# Correlation matrix

## Similarity

Let’s create two datasets, $$\mu_1$$ and $$\mu_2$$ such that

$\mu_i = \{x_1,\dots,x_n\} \sim \{\mathcal{U}_1(-1,1),\dots,\mathcal{U}_n(-1,1)\}$

We will use $$N=100$$ observations for a vector sized $$n=10$$.

import numpy as np
import pandas as pd
import scipy.stats as stats
from scipy.spatial.distance import squareform

n = 10
N = 100

np.random.seed(0)
mu_1 = np.random.normal(loc=0, scale=1, size=(N, n))
mu_2 = np.random.normal(loc=0, scale=1, size=(N, n))

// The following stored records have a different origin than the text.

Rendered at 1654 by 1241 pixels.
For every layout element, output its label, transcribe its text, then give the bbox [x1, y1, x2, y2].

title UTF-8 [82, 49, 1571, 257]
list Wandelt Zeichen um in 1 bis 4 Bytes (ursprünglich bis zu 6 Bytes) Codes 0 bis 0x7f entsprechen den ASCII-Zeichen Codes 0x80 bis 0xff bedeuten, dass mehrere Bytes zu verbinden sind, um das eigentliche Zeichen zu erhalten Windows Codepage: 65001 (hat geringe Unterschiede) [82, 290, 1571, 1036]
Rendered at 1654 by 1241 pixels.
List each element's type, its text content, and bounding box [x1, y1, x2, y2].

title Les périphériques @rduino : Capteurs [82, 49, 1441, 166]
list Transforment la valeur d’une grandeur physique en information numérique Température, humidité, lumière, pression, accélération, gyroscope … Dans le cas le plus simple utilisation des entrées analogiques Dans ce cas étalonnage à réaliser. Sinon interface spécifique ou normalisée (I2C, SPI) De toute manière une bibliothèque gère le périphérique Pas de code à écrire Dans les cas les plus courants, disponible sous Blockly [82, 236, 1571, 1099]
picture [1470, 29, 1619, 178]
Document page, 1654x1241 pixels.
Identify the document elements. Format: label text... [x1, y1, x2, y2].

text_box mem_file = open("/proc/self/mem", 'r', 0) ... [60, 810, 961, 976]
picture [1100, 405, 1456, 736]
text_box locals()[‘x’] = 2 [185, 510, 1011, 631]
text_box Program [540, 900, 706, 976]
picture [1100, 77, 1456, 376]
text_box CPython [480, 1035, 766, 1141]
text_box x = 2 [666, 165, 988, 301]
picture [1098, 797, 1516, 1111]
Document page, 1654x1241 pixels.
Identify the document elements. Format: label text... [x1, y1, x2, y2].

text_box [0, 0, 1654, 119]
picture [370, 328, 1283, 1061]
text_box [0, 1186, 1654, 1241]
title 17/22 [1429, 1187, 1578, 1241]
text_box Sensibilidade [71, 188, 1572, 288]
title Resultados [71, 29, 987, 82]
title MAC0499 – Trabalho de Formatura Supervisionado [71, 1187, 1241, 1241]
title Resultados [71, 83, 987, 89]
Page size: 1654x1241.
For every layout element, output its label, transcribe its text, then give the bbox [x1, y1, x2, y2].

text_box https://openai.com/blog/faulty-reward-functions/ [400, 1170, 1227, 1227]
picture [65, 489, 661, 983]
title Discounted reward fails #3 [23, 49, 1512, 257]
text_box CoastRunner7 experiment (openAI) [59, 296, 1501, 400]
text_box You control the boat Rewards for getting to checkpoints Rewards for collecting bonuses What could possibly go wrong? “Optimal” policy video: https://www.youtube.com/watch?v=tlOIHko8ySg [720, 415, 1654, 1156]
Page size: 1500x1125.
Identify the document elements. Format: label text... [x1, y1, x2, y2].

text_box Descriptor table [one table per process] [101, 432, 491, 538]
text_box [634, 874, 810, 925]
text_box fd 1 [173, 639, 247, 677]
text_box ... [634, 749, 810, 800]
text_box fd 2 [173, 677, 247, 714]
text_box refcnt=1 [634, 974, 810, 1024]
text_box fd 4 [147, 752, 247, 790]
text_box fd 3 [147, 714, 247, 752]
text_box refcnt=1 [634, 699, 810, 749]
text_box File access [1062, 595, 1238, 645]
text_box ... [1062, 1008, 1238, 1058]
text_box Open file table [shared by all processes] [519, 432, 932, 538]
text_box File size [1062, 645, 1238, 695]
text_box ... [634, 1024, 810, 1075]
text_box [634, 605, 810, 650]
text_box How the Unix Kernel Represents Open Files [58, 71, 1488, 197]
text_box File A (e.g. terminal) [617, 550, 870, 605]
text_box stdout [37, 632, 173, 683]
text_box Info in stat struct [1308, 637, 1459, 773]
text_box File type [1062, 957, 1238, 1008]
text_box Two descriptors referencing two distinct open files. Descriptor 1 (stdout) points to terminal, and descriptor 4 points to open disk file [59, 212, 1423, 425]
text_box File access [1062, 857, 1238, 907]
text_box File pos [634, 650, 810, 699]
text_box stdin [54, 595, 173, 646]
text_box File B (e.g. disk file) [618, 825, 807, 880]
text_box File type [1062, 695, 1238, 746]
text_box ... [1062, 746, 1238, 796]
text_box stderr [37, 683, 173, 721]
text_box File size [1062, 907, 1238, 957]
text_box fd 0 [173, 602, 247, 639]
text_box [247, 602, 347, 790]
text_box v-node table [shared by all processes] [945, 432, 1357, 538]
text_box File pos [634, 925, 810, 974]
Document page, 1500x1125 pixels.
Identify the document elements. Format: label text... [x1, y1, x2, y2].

We now add some noise, $$\epsilon=0.6$$, to $$\mu_2$$ such that

$\mu_2 = \epsilon \mu_2 + (1-\epsilon)*\mu_1$

epsilon = 0.6
mu_2 = epsilon*mu_2 + (1-epsilon)*mu_1


We use Pandas to calculate the correlation matrix:

C1 = pd.DataFrame(mu_1).corr()
C2 = pd.DataFrame(mu_2).corr()


And we plot the correlation matrices.

### Spearman correlation

Calculate similarity using Spearman correlation between the top triangle of the covariance matrices $$C_1$$ and $$C_2$$.

indices = np.triu_indices(C1.shape[0], k=1)
print(C1[indices])